The last MIT graduating class ever

by Bruce Kasanoff on June 15, 2010

In 2014, Jamal and Kathy were part of the last class to ever graduate from MIT. A few months later, the University decided that the notion of “graduation” was outdated, that entrance to MIT should be synonymous with a commitment to the lifelong learning necessary to keep one competitive in a rapidly changing world.

Eight years later, with kids aged four and six, the couple had trouble remembering how narrowly focused our educational system used to be. All the top universities had embraced the lifelong learning concept, and schools were starting to be replaced with a hybrid blend of community centers and self-paced learning programs. Students spent much of their time working with digital learning tools, interacted with peers and teachers via such tools, and gathered in person only when it made sense to do so.

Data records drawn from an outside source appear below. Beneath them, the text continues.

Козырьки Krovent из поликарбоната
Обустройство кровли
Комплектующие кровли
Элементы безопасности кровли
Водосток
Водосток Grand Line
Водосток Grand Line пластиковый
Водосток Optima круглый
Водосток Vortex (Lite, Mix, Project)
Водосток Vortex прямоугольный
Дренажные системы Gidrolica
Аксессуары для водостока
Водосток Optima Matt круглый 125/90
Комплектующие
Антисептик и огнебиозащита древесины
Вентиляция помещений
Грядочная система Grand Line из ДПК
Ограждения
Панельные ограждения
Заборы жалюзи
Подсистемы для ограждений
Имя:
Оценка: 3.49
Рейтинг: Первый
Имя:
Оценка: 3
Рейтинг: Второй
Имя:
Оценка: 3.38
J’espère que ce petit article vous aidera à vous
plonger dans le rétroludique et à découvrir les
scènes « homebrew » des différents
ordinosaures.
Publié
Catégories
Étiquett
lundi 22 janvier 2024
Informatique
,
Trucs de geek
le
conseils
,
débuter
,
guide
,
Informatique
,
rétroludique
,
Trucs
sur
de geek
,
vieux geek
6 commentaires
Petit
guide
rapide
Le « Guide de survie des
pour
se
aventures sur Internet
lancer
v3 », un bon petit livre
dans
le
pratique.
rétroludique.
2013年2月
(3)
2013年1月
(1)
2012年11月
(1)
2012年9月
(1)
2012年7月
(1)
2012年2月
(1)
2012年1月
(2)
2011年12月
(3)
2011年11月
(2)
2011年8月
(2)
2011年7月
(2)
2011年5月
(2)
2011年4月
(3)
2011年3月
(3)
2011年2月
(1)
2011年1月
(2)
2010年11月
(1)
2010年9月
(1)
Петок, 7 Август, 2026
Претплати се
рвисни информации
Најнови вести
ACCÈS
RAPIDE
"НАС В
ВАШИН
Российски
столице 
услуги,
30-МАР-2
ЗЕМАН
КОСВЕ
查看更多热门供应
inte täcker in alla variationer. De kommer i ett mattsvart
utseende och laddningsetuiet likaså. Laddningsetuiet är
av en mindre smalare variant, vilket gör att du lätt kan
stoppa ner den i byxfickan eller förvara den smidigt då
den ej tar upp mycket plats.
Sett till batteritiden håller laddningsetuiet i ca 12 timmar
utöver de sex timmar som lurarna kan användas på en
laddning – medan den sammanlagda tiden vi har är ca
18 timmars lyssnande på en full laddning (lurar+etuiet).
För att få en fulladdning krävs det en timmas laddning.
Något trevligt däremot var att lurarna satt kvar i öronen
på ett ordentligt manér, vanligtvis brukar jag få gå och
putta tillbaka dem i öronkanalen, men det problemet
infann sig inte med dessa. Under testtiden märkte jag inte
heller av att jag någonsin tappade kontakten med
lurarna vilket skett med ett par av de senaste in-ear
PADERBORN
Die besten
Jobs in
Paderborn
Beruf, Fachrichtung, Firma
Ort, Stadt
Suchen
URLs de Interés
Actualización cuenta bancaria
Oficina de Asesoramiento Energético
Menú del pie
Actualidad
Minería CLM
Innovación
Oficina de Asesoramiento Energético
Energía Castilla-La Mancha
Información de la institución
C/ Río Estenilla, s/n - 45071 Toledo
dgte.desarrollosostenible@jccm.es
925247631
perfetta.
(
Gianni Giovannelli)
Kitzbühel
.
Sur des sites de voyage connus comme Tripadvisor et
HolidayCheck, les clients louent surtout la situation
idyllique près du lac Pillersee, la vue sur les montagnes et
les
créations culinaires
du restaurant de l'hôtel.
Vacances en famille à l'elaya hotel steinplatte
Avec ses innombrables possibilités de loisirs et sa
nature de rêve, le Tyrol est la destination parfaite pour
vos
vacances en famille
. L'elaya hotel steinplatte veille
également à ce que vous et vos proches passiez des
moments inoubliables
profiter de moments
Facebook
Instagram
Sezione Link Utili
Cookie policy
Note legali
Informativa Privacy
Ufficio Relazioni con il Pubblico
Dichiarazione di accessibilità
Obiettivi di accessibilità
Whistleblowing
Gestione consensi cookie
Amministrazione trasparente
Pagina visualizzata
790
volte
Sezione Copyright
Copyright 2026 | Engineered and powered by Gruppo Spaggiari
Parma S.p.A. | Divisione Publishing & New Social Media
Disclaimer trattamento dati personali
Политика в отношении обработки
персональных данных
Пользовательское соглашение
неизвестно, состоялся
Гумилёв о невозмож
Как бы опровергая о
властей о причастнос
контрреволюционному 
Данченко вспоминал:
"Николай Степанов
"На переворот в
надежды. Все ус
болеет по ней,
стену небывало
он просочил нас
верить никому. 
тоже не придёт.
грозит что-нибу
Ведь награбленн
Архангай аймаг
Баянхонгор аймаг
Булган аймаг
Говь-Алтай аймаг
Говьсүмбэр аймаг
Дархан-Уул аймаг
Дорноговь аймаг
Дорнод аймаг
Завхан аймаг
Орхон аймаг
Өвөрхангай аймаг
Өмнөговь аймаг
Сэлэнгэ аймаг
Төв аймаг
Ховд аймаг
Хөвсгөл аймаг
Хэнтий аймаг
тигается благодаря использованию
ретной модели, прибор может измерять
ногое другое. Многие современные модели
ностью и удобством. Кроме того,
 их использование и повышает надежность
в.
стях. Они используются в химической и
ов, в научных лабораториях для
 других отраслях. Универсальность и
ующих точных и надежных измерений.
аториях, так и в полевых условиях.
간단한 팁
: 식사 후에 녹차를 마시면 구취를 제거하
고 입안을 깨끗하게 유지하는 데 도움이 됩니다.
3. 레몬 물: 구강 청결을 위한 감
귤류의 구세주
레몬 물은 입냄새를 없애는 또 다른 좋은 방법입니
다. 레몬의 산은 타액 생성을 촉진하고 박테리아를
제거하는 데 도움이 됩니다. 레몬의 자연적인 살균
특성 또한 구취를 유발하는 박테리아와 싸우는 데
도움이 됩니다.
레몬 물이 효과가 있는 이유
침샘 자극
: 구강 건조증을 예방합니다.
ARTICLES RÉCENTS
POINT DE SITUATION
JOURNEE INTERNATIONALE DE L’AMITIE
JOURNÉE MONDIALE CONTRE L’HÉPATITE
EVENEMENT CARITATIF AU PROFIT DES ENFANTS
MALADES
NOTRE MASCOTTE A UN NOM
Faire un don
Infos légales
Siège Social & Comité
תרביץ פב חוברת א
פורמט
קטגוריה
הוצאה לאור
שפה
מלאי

It was now common to have 14 year olds in online classes with people twice their age, and 60 year olds were no longer segregated in elder programs. Kathy had been taking two classes at a time ever since she physically left the MIT campus, and Jamal both taught and took one course without more than a three weeks break.

“I love it,” explained Kathy. “It keeps me sharp, makes me question our limits, and exposes me to new ideas.”

Jamal, who initially thought the end of graduation was the worst idea he ever heard, had switched views 180 degrees. “I much prefer the Mastery ceremonies we now have. Being able to reach a level of mastery regardless of whether you are ten or 65 makes so much more sense. We celebrate growth, rather than completion of a fixed amount of time and effort.”

The transition to a mastery-based system was wrenching. For many people, there is comfort in structure and predictability. In four years, you get a high school degree. In four more, you get a college degree. It was great concept, except millions of people went through the process and still lacked the skills and mindset to succeed over a 40 or 50 year career.

“The reality is that our economy, culture and tools change far too rapidly to make it possible for education to end at the age of 22,” says Kathy. “I’m so glad our kids will never have to sit in a boring classroom five days a week, eight months out of the year. The world they are inheriting is starting to make so much more sense than I ever expected it would.”